Quem tem medo de envelhecer torcerá o nariz naturalmente e fará uma leitura enviesada. O autor traça um retrato nu e cru das dificuldades na convivência de velhos em um asilo dividido em duas alas, uma aberta (para velhos autônomos), e uma fechada (para demenciados).
Livro simples, fácil e bem-humorado. Ótima leitura, ótimo passatempo. Resolvi conferir depois de ler uma crítica na Folha de S.Paulo. O crítico devia estar em um péssimo dia. Não entendeu nada. O livro é verdadeiro e divertido.
O autor é holandês, portanto, retrata a realidade dos idosos na Holanda. É um diário, não é um “livro”. Não espere um desfecho fabuloso, apoteótico. Termina como começa, na mesma batida, mas uma batida legal.
O ano é 2013. O autor escreve apenas quatro linhas no dia 1o de janeiro: “Continuo não gostando de velhos neste ano novo. Do arrastar de pés por trás dos andadores, da impaciência fora de propósito, do eterno reclamar, dos biscoitinhos com chá, dos gemidos e dos lamentos. Eu mesmo tenho 83 anos e três meses.”
No último dia do ano, fim do livro, escreve um pouco mais, mas não espere nenhum balanço entusiasmado. Finaliza com o seguinte: “… tenho que fazer novos planos. Enquanto houver planos, há vida”.
Quem tem medo de envelhecer torcerá o nariz naturalmente e fará uma leitura enviesada. O autor traça um retrato nu e cru das dificuldades na convivência de velhos em um asilo dividido em duas alas, uma aberta (para velhos autônomos), e uma fechada (para demenciados).
O autor, o escritor por trás do personagem de 83 anos, Hendrik Groen, que mantém o diário, não tem família e acaba por ser acolhido por um pequeno grupo o que vai tornar sua velhice suportável, mais agradável. Usa o diário para comentar o que observa e escuta no refeitório, salas de convivência, elevadores e pelos corredores do asilo.
Bebem, aprontam, criam problemas, caem, reclamam, adoecem, tudo o que acontece com quem está vivo. A velhice não impede que se faça – em outro ritmo, claro, tudo o que a pessoa sempre fez na vida. Mesmo com dores, com fraldas ou sobre uma cadeira de rodas, pois o poder de adaptação do homem é incrível, todos sabem disso.
Quem tem capacidade motora e financeira pode muito bem se locomover com a ajuda de uma cadeira motorizada ou um scooter como já é bastante comum em cidades como São Paulo.
Porém, em uma história envolvendo octogenários, não podemos esperar nada muito espetacular. Um romance devastador, uma paixão insana seria fora de propósito, mas ocorrem dentro do possível.
Dei boas risadas com o livro. Acho até que o autor pegou leve ao retratar os velhinhos holandeses.

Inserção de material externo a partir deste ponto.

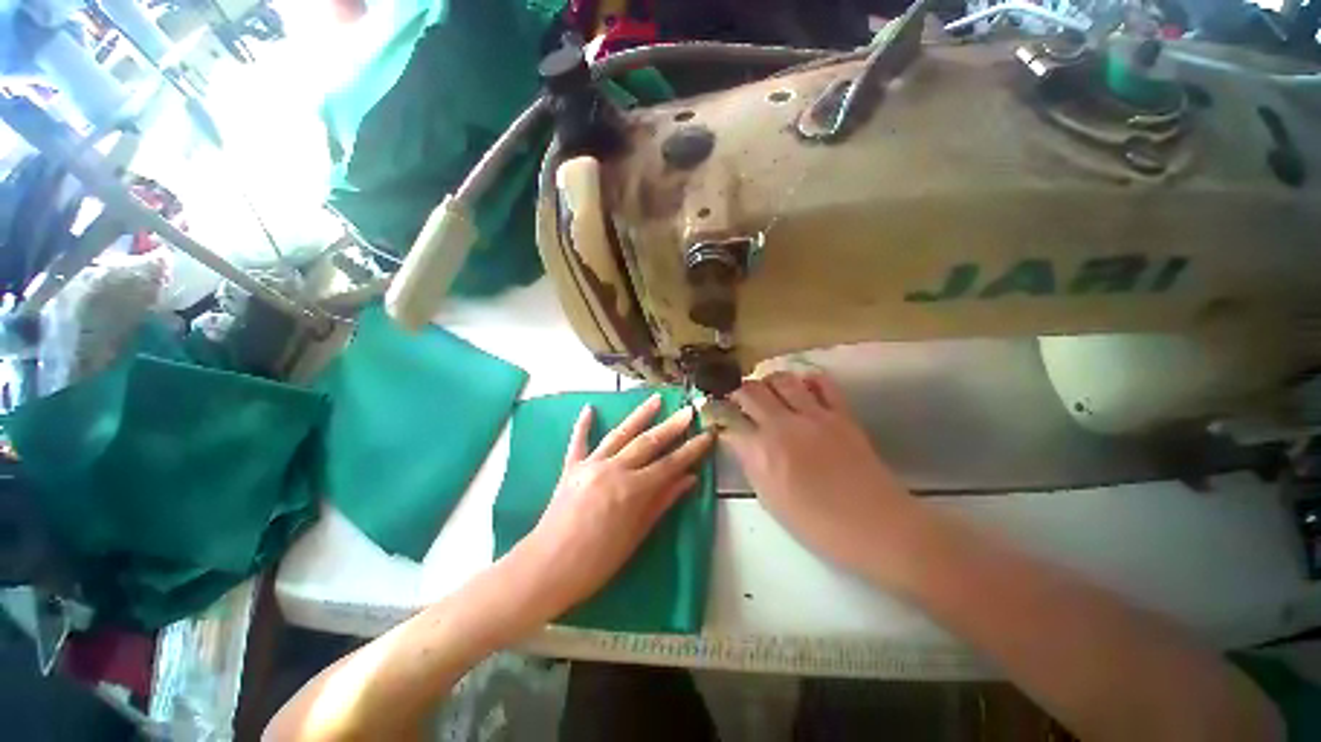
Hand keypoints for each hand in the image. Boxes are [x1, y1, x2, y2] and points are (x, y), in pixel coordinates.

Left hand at [510, 394, 714, 620]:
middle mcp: (613, 469)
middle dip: (671, 426)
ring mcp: (590, 465)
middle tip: (688, 410)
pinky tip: (590, 408)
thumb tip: (689, 479)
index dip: (691, 449)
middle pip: (648, 443)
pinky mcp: (571, 468)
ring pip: (619, 434)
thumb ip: (662, 502)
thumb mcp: (636, 535)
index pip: (670, 464)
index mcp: (632, 489)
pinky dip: (584, 425)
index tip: (708, 434)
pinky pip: (578, 442)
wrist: (546, 568)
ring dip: (638, 415)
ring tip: (655, 399)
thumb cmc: (596, 561)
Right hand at [724, 372, 916, 572]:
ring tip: (765, 391)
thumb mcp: (770, 500)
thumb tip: (740, 442)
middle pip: (749, 391)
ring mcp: (814, 415)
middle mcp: (782, 426)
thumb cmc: (818, 524)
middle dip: (736, 391)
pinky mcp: (841, 413)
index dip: (717, 415)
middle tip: (736, 398)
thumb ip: (751, 464)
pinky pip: (822, 383)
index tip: (714, 414)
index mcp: (762, 452)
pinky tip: (801, 388)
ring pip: (781, 379)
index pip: (728, 421)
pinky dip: (806, 380)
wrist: (877, 526)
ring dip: (766, 381)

Por exemplo, quando o adolescente cospe na cara de Hendrik, torci para ele acertar o moleque com uma bengalada, mas ele só pediu respeito…
No mundo real, outro dia, uma senhora na cidade de Nijmegen-Zuid, ao completar 100 anos fez um balanço de sua vida e concluiu que já havia feito tudo, menos roubar e matar, por isso nunca havia sido presa, mas gostaria de ser trancafiada como uma fora-da-lei.
Os vizinhos chamaram a polícia e expuseram o estranho desejo da aniversariante. Os policiais não tiveram dúvida. Deram ordem de prisão, algemaram e colocaram Annie atrás das grades. A velhinha amou a surpresa.
No livro, a polícia é acionada várias vezes pelo asilo para investigar os velhinhos que aprontam como adolescentes, nada muito original, mas engraçado.
O único senão ficou por conta da tradução. Usou e abusou da expressão ‘Mal de Alzheimer’ ao se referir à Doença de Alzheimer, termo correto. “Mal”…, já não bastasse a doença, a mídia ainda carrega o “mal”… Quem fez a tradução deveria procurar saber e não ficar no conhecimento raso dado pelos meios de comunicação.
Ao terminar a leitura, fiquei com uma sensação de vazio, de quero mais.
Engraçado é que veio à minha cabeça um poema de Drumond, Cidadezinha Qualquer, lembram? Diz assim:
Casas entre bananeiras
mulheres entre laranjeiras
pomar, amor, cantar
Um homem vai devagar
Um cachorro vai devagar
Um burro vai devagar
Devagar… as janelas olham
Êta vida besta, meu Deus.
Este é o espírito do livro “Tentativas de Fazer Algo da Vida”, de Hendrik Groen (pseudônimo). Leia e se divirta.